WHAT IS NEEDED.
Which lines of the data below hold "left"? Copy each of them.

SOURCE MATERIAL.
● ● ● ●

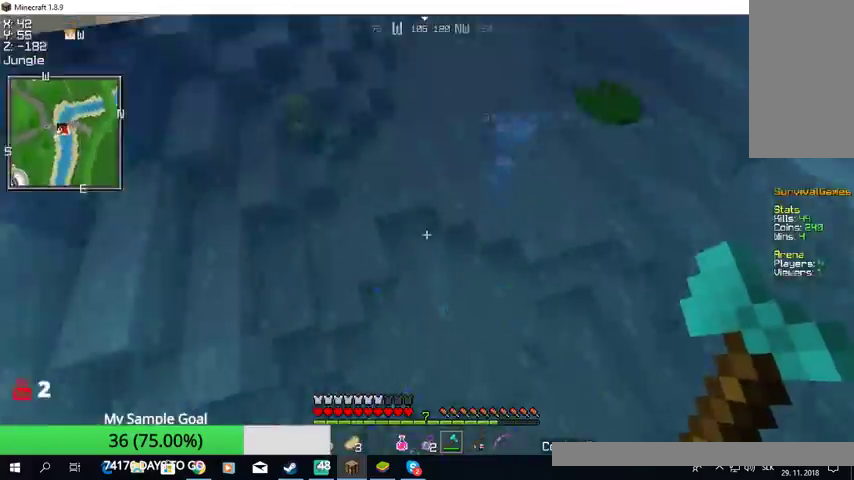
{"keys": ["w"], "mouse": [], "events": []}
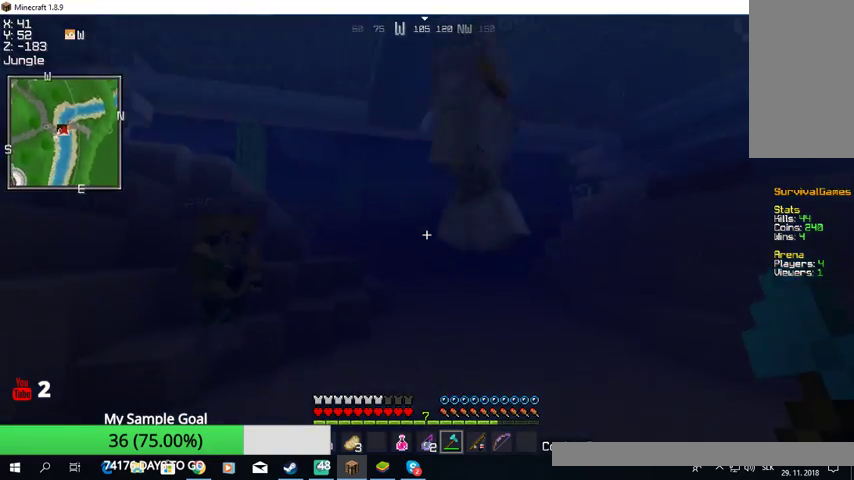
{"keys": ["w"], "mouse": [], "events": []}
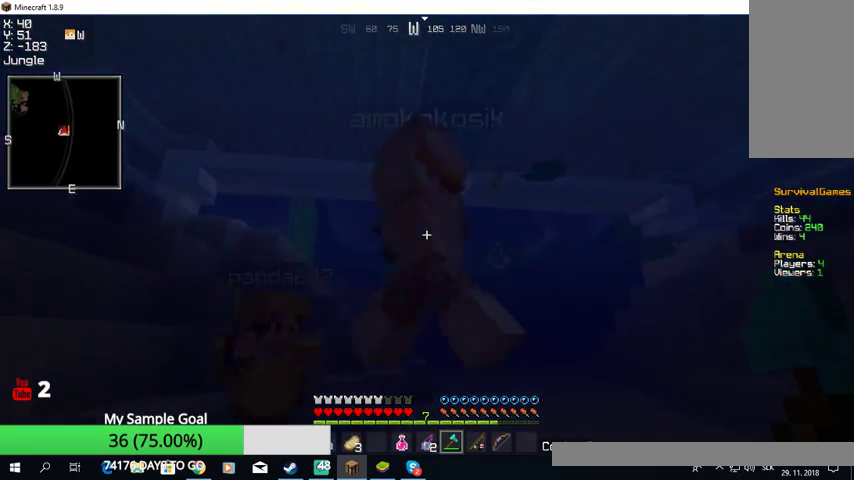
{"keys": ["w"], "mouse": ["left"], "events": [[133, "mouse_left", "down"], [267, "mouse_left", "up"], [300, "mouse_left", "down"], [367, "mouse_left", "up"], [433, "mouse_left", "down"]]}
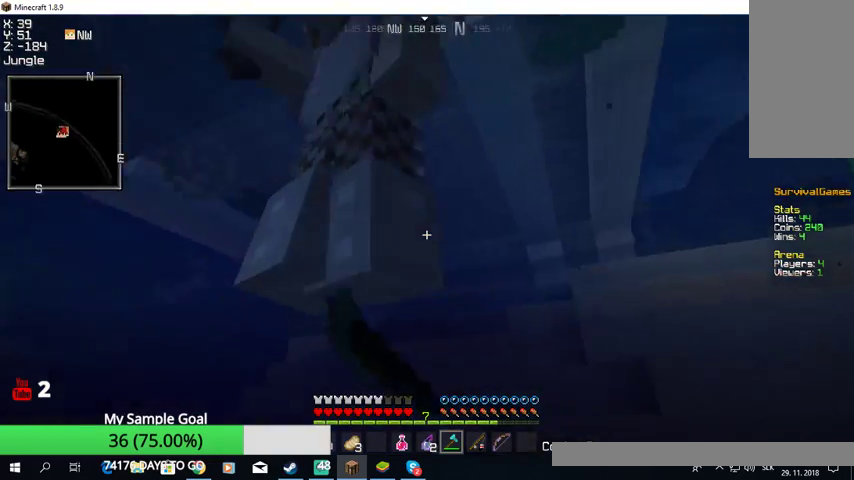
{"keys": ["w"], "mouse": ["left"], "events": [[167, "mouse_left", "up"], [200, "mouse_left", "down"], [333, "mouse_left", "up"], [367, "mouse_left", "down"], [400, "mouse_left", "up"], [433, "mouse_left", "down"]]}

● ● ● ●

WRITTEN SOLUTION.
{"keys": ["w"], "mouse": ["left"], "events": [[133, "mouse_left", "down"], [267, "mouse_left", "up"], [300, "mouse_left", "down"], [367, "mouse_left", "up"], [433, "mouse_left", "down"]]}
{"keys": ["w"], "mouse": ["left"], "events": [[167, "mouse_left", "up"], [200, "mouse_left", "down"], [333, "mouse_left", "up"], [367, "mouse_left", "down"], [400, "mouse_left", "up"], [433, "mouse_left", "down"]]}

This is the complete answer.